Exercise: Search the data for the word "borders" and copy every line where it occurs.

Input data:
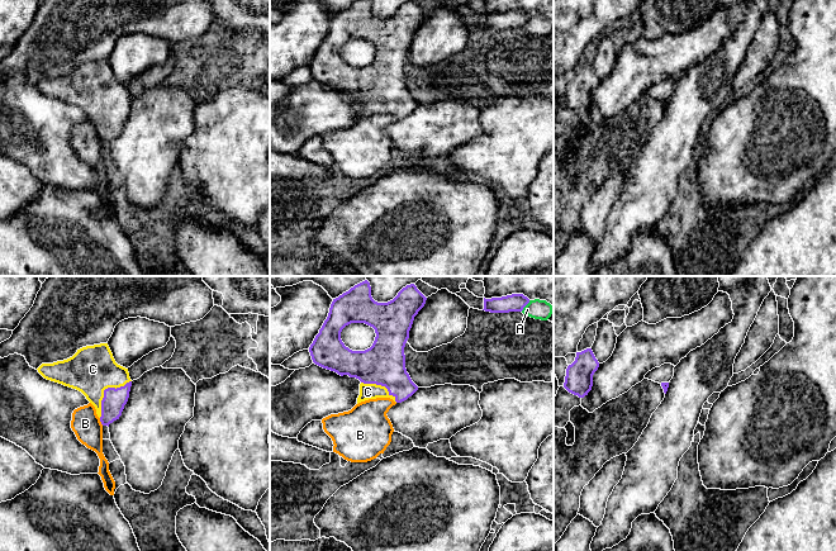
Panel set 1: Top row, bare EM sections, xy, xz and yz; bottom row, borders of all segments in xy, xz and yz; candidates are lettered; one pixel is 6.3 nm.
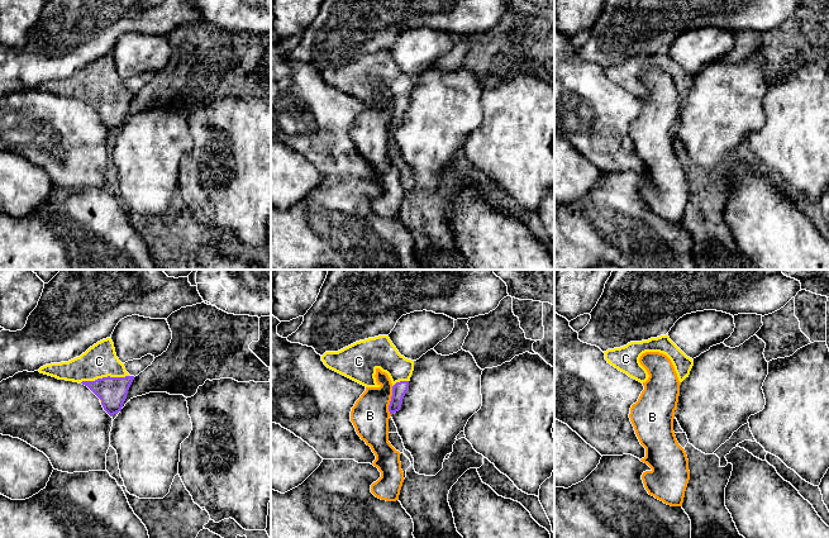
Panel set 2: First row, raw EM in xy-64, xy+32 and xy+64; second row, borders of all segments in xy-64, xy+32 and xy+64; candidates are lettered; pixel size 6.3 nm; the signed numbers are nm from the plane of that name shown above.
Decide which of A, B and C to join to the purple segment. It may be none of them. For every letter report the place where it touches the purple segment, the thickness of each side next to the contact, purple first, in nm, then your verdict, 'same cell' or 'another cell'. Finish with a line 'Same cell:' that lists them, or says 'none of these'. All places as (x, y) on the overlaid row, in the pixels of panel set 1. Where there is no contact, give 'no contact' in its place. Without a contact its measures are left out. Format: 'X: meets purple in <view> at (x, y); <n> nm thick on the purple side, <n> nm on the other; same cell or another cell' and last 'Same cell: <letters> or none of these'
A: meets purple in xz at (526, 304); 110 nm thick on the purple side, 130 nm on the other; another cell
B: meets purple in xy at (100, 421); 150 nm thick on the purple side, 180 nm on the other; another cell
C: meets purple in xy at (104, 390); 150 nm thick on the purple side, 300 nm on the other; same cell
Same cell: C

Answer to the exercise:
Panel set 1: Top row, bare EM sections, xy, xz and yz; bottom row, borders of all segments in xy, xz and yz; candidates are lettered; one pixel is 6.3 nm.
Panel set 2: First row, raw EM in xy-64, xy+32 and xy+64; second row, borders of all segments in xy-64, xy+32 and xy+64; candidates are lettered; pixel size 6.3 nm; the signed numbers are nm from the plane of that name shown above.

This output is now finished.